--- DATASET EXCERPT ---
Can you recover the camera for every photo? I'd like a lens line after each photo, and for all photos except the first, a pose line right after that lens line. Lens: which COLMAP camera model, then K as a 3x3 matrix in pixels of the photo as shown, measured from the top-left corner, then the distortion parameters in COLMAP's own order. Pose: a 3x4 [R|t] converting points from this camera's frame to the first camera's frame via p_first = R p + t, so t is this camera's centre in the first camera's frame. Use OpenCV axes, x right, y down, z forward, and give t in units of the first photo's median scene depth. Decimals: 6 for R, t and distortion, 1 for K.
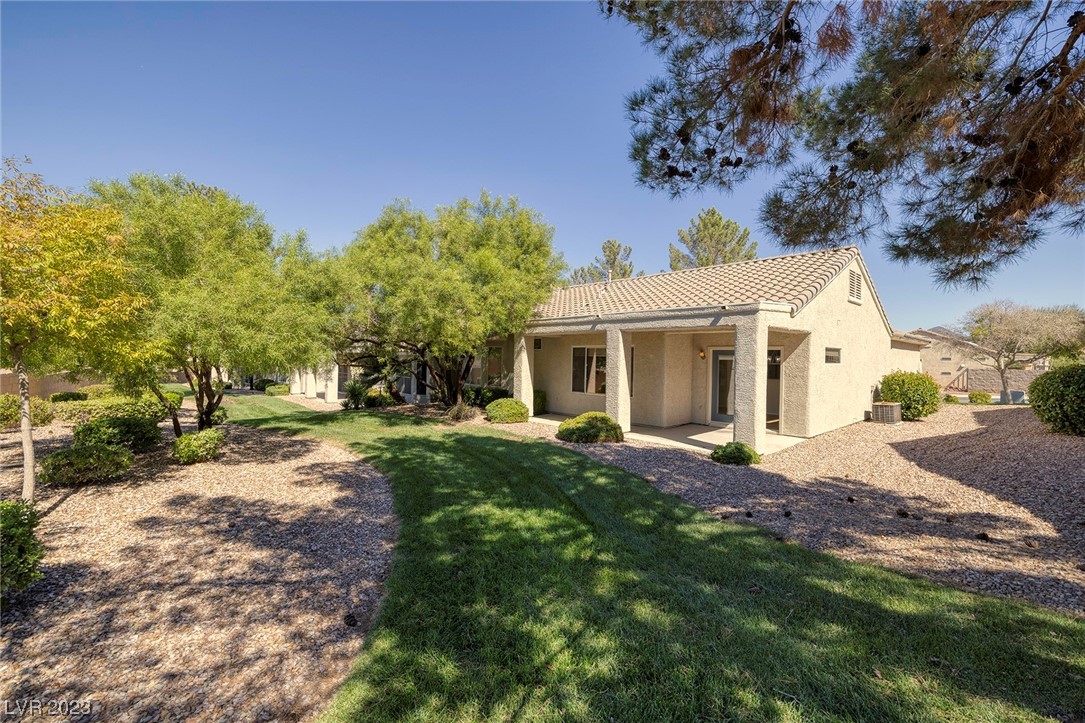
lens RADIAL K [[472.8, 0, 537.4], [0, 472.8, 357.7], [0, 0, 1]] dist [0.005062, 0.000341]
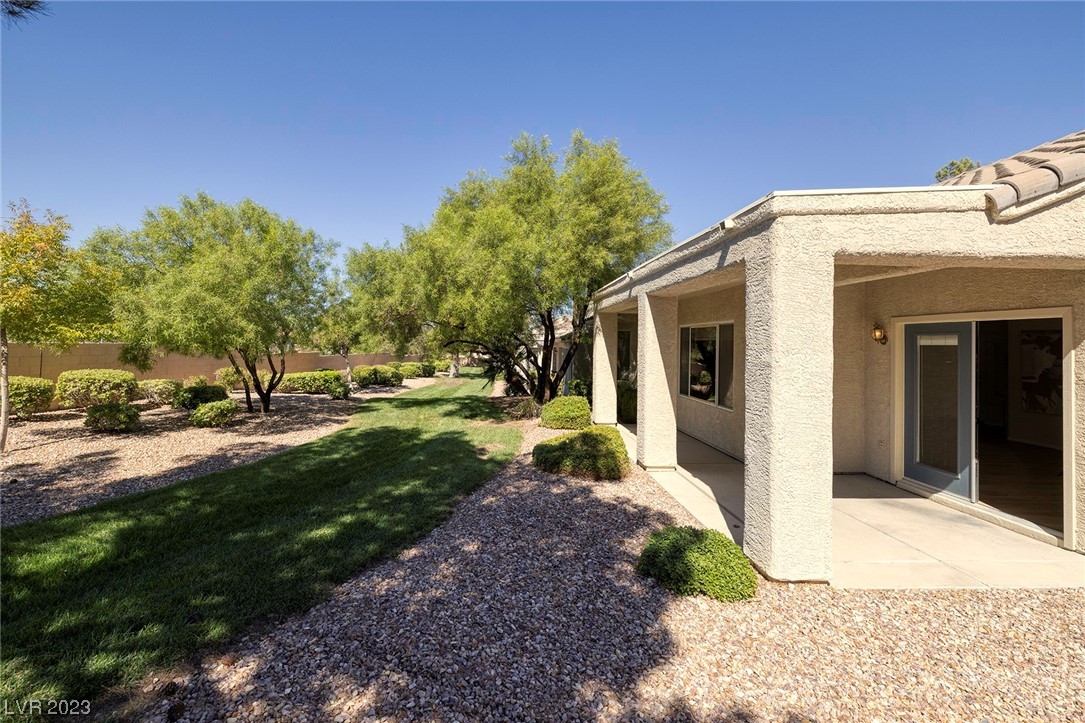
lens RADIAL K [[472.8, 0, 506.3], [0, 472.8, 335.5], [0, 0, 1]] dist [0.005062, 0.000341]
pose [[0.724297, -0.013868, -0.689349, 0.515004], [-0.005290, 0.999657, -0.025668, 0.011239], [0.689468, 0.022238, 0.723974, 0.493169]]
---
YOUR GOAL — An exact copy of the material is required, minus the pictures.

SOLUTION —
Can you recover the camera for every photo? I'd like a lens line after each photo, and for all photos except the first, a pose line right after that lens line. Lens: which COLMAP camera model, then K as a 3x3 matrix in pixels of the photo as shown, measured from the top-left corner, then the distortion parameters in COLMAP's own order. Pose: a 3x4 [R|t] converting points from this camera's frame to the first camera's frame via p_first = R p + t, so t is this camera's centre in the first camera's frame. Use OpenCV axes, x right, y down, z forward, and give t in units of the first photo's median scene depth. Decimals: 6 for R, t and distortion, 1 for K.
lens RADIAL K [[472.8, 0, 537.4], [0, 472.8, 357.7], [0, 0, 1]] dist [0.005062, 0.000341]
lens RADIAL K [[472.8, 0, 506.3], [0, 472.8, 335.5], [0, 0, 1]] dist [0.005062, 0.000341]
pose [[0.724297, -0.013868, -0.689349, 0.515004], [-0.005290, 0.999657, -0.025668, 0.011239], [0.689468, 0.022238, 0.723974, 0.493169]]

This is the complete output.